Pigman is a member of the House Select Committee on the Affordable Care Act, which on Monday rejected Gov. Rick Scott's proposal to accept the expansion for three years before revisiting the plan.

Weatherford empathized with those who cannot afford health insurance, recalling his parent's struggles when his brother Peter fought and lost a battle with cancer. However, he said the federal approach "crosses the line of the proper role of government" and is destined to fail.

"The Florida Legislatures are still taking testimony on these issues," Pigman said.

The House passed an elections overhaul bill Tuesday, a mea culpa for lawmakers going too far in 2011 with a bill that reduced early voting days and is now blamed for some of the 2012 election snafus.

"I think the Legislature has some responsibility for some of the challenges we had in 2012," Weatherford said. "I readily admit that, and that's why we passed it on the first day."

House members voted 118-1 – the only dissenting vote came from Rep. John Tobia, R-Melbourne Beach – to approve HB 7013, which includes some of the least controversial changes to the state's elections law. It would allow supervisors of elections to hold up to 14 days of early voting – virtually all of them currently offer no more than eight days – and would increase the number of sites eligible to serve as early-voting locations.

The bill also would limit the first version of ballot summaries on constitutional amendments proposed by the Legislature to 75 words, the same as citizen initiatives.

Weatherford supported legislation to prohibit public colleges and universities in Florida from denying in-state tuition to state residents based solely on their parents' U.S. citizenship status.

Among Pigman's bills is HB 81, which would screen newborns for critical congenital heart disease.

HB 1129 provides that infants born alive during or immediately after attempted abortion are entitled to same rights, powers and privileges as any other child born alive.

Sen.
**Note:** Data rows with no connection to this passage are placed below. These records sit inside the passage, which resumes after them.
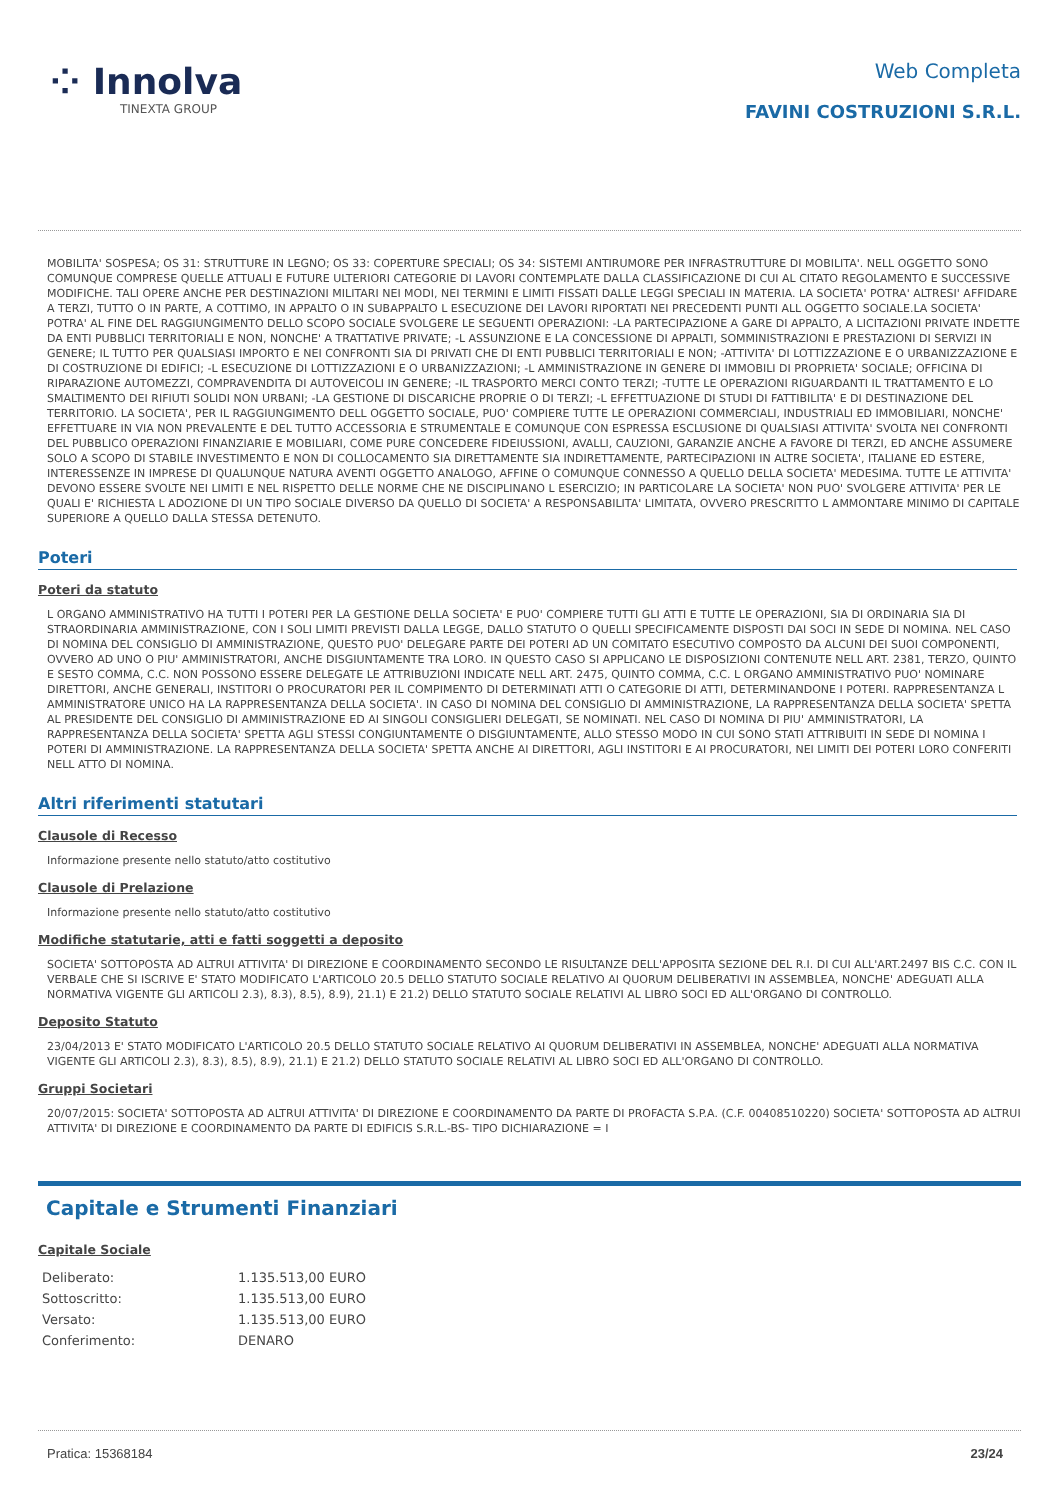⁘ Innolva
TINEXTA GROUP
Web Completa
FAVINI COSTRUZIONI S.R.L.
MOBILITA' SOSPESA; OS 31: STRUTTURE IN LEGNO; OS 33: COPERTURE SPECIALI; OS 34: SISTEMI ANTIRUMORE PER INFRASTRUTTURE DI MOBILITA'. NELL OGGETTO SONO COMUNQUE COMPRESE QUELLE ATTUALI E FUTURE ULTERIORI CATEGORIE DI LAVORI CONTEMPLATE DALLA CLASSIFICAZIONE DI CUI AL CITATO REGOLAMENTO E SUCCESSIVE MODIFICHE. TALI OPERE ANCHE PER DESTINAZIONI MILITARI NEI MODI, NEI TERMINI E LIMITI FISSATI DALLE LEGGI SPECIALI IN MATERIA. LA SOCIETA' POTRA' ALTRESI' AFFIDARE A TERZI, TUTTO O IN PARTE, A COTTIMO, IN APPALTO O IN SUBAPPALTO L ESECUZIONE DEI LAVORI RIPORTATI NEI PRECEDENTI PUNTI ALL OGGETTO SOCIALE.LA SOCIETA' POTRA' AL FINE DEL RAGGIUNGIMENTO DELLO SCOPO SOCIALE SVOLGERE LE SEGUENTI OPERAZIONI: -LA PARTECIPAZIONE A GARE DI APPALTO, A LICITAZIONI PRIVATE INDETTE DA ENTI PUBBLICI TERRITORIALI E NON, NONCHE' A TRATTATIVE PRIVATE; -L ASSUNZIONE E LA CONCESSIONE DI APPALTI, SOMMINISTRAZIONI E PRESTAZIONI DI SERVIZI IN GENERE; IL TUTTO PER QUALSIASI IMPORTO E NEI CONFRONTI SIA DI PRIVATI CHE DI ENTI PUBBLICI TERRITORIALI E NON; -ATTIVITA' DI LOTTIZZAZIONE E O URBANIZZAZIONE E DI COSTRUZIONE DI EDIFICI; -L ESECUZIONE DI LOTTIZZAZIONI E O URBANIZZAZIONI; -L AMMINISTRAZIONE IN GENERE DI IMMOBILI DI PROPRIETA' SOCIALE; OFFICINA DI RIPARAZIONE AUTOMEZZI, COMPRAVENDITA DI AUTOVEICOLI IN GENERE; -IL TRASPORTO MERCI CONTO TERZI; -TUTTE LE OPERAZIONI RIGUARDANTI IL TRATTAMENTO E LO SMALTIMENTO DEI RIFIUTI SOLIDI NON URBANI; -LA GESTIONE DI DISCARICHE PROPRIE O DI TERZI; -L EFFETTUAZIONE DI STUDI DI FATTIBILITA' E DI DESTINAZIONE DEL TERRITORIO. LA SOCIETA', PER IL RAGGIUNGIMENTO DELL OGGETTO SOCIALE, PUO' COMPIERE TUTTE LE OPERAZIONI COMMERCIALI, INDUSTRIALI ED IMMOBILIARI, NONCHE' EFFETTUARE IN VIA NON PREVALENTE E DEL TUTTO ACCESSORIA E STRUMENTALE E COMUNQUE CON ESPRESSA ESCLUSIONE DI QUALSIASI ATTIVITA' SVOLTA NEI CONFRONTI DEL PUBBLICO OPERAZIONI FINANZIARIE E MOBILIARI, COME PURE CONCEDERE FIDEIUSSIONI, AVALLI, CAUZIONI, GARANZIE ANCHE A FAVORE DI TERZI, ED ANCHE ASSUMERE SOLO A SCOPO DI STABILE INVESTIMENTO E NON DI COLLOCAMENTO SIA DIRETTAMENTE SIA INDIRETTAMENTE, PARTECIPAZIONI IN ALTRE SOCIETA', ITALIANE ED ESTERE, INTERESSENZE IN IMPRESE DI QUALUNQUE NATURA AVENTI OGGETTO ANALOGO, AFFINE O COMUNQUE CONNESSO A QUELLO DELLA SOCIETA' MEDESIMA. TUTTE LE ATTIVITA' DEVONO ESSERE SVOLTE NEI LIMITI E NEL RISPETTO DELLE NORME CHE NE DISCIPLINANO L ESERCIZIO; IN PARTICOLARE LA SOCIETA' NON PUO' SVOLGERE ATTIVITA' PER LE QUALI E' RICHIESTA L ADOZIONE DI UN TIPO SOCIALE DIVERSO DA QUELLO DI SOCIETA' A RESPONSABILITA' LIMITATA, OVVERO PRESCRITTO L AMMONTARE MINIMO DI CAPITALE SUPERIORE A QUELLO DALLA STESSA DETENUTO.
Poteri
Poteri da statuto
L ORGANO AMMINISTRATIVO HA TUTTI I POTERI PER LA GESTIONE DELLA SOCIETA' E PUO' COMPIERE TUTTI GLI ATTI E TUTTE LE OPERAZIONI, SIA DI ORDINARIA SIA DI STRAORDINARIA AMMINISTRAZIONE, CON I SOLI LIMITI PREVISTI DALLA LEGGE, DALLO STATUTO O QUELLI SPECIFICAMENTE DISPOSTI DAI SOCI IN SEDE DI NOMINA. NEL CASO DI NOMINA DEL CONSIGLIO DI AMMINISTRAZIONE, QUESTO PUO' DELEGARE PARTE DEI POTERI AD UN COMITATO ESECUTIVO COMPOSTO DA ALCUNI DEI SUOI COMPONENTI, OVVERO AD UNO O PIU' AMMINISTRATORI, ANCHE DISGIUNTAMENTE TRA LORO. IN QUESTO CASO SI APPLICANO LE DISPOSIZIONI CONTENUTE NELL ART. 2381, TERZO, QUINTO E SESTO COMMA, C.C. NON POSSONO ESSERE DELEGATE LE ATTRIBUZIONI INDICATE NELL ART. 2475, QUINTO COMMA, C.C. L ORGANO AMMINISTRATIVO PUO' NOMINARE DIRETTORI, ANCHE GENERALI, INSTITORI O PROCURATORI PER IL COMPIMENTO DI DETERMINATI ATTI O CATEGORIE DI ATTI, DETERMINANDONE I POTERI. RAPPRESENTANZA L AMMINISTRATORE UNICO HA LA RAPPRESENTANZA DELLA SOCIETA'. IN CASO DI NOMINA DEL CONSIGLIO DI AMMINISTRAZIONE, LA RAPPRESENTANZA DELLA SOCIETA' SPETTA AL PRESIDENTE DEL CONSIGLIO DI AMMINISTRAZIONE ED AI SINGOLI CONSIGLIERI DELEGATI, SE NOMINATI. NEL CASO DI NOMINA DI PIU' AMMINISTRATORI, LA RAPPRESENTANZA DELLA SOCIETA' SPETTA AGLI STESSI CONGIUNTAMENTE O DISGIUNTAMENTE, ALLO STESSO MODO IN CUI SONO STATI ATTRIBUITI IN SEDE DI NOMINA I POTERI DI AMMINISTRAZIONE. LA RAPPRESENTANZA DELLA SOCIETA' SPETTA ANCHE AI DIRETTORI, AGLI INSTITORI E AI PROCURATORI, NEI LIMITI DEI POTERI LORO CONFERITI NELL ATTO DI NOMINA.
Altri riferimenti statutari
Clausole di Recesso
Informazione presente nello statuto/atto costitutivo
Clausole di Prelazione
Informazione presente nello statuto/atto costitutivo
Modifiche statutarie, atti e fatti soggetti a deposito
SOCIETA' SOTTOPOSTA AD ALTRUI ATTIVITA' DI DIREZIONE E COORDINAMENTO SECONDO LE RISULTANZE DELL'APPOSITA SEZIONE DEL R.I. DI CUI ALL'ART.2497 BIS C.C. CON IL VERBALE CHE SI ISCRIVE E' STATO MODIFICATO L'ARTICOLO 20.5 DELLO STATUTO SOCIALE RELATIVO AI QUORUM DELIBERATIVI IN ASSEMBLEA, NONCHE' ADEGUATI ALLA NORMATIVA VIGENTE GLI ARTICOLI 2.3), 8.3), 8.5), 8.9), 21.1) E 21.2) DELLO STATUTO SOCIALE RELATIVI AL LIBRO SOCI ED ALL'ORGANO DI CONTROLLO.
Deposito Statuto
23/04/2013 E' STATO MODIFICATO L'ARTICOLO 20.5 DELLO STATUTO SOCIALE RELATIVO AI QUORUM DELIBERATIVI IN ASSEMBLEA, NONCHE' ADEGUATI ALLA NORMATIVA VIGENTE GLI ARTICOLI 2.3), 8.3), 8.5), 8.9), 21.1) E 21.2) DELLO STATUTO SOCIALE RELATIVI AL LIBRO SOCI ED ALL'ORGANO DI CONTROLLO.
Gruppi Societari
20/07/2015: SOCIETA' SOTTOPOSTA AD ALTRUI ATTIVITA' DI DIREZIONE E COORDINAMENTO DA PARTE DI PROFACTA S.P.A. (C.F. 00408510220) SOCIETA' SOTTOPOSTA AD ALTRUI ATTIVITA' DI DIREZIONE E COORDINAMENTO DA PARTE DI EDIFICIS S.R.L.-BS- TIPO DICHIARAZIONE = I
Capitale e Strumenti Finanziari
Capitale Sociale
| Deliberato: | 1.135.513,00 EURO |
| Sottoscritto: | 1.135.513,00 EURO |
| Versato: | 1.135.513,00 EURO |
| Conferimento: | DENARO |
Pratica: 15368184 23/24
Denise Grimsley, R-Sebring has filed 11 bills and has co-sponsored four more.

One calls for background screenings of non-instructional contractors on school grounds. The Department of Education would be required to create a uniform, statewide ID badge to be worn by contract workers on campus.
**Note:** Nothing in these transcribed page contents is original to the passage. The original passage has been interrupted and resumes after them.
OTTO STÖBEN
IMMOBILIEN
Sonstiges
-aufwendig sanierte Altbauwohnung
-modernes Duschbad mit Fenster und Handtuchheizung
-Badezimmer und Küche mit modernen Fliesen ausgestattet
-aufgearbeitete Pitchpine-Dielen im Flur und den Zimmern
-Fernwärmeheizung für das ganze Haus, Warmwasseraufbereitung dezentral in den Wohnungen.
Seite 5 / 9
Another Grimsley bill, SB 758, gives grandparents visitation rights with grandchildren.

A third bill allows a city or town council to hold meetings with the county commissioners at the county seat. Current law requires municipal councils to meet within their jurisdictions.

Sen. Bill Galvano, R-Bradenton, is sponsoring a bill that gives residents who allege negligence or a violation of residents' rights the right to sue nursing homes.

SB 874, by Galvano, would prohibit open parties if a minor is in possession of or consuming alcohol or drugs.

SB 52, restricting texting while driving, is before the Senate Communications, Energy and Public Utilities Committee. At its last stop, Sen. Nancy Detert, R-Venice, introduced an amendment to allow texting while stopped.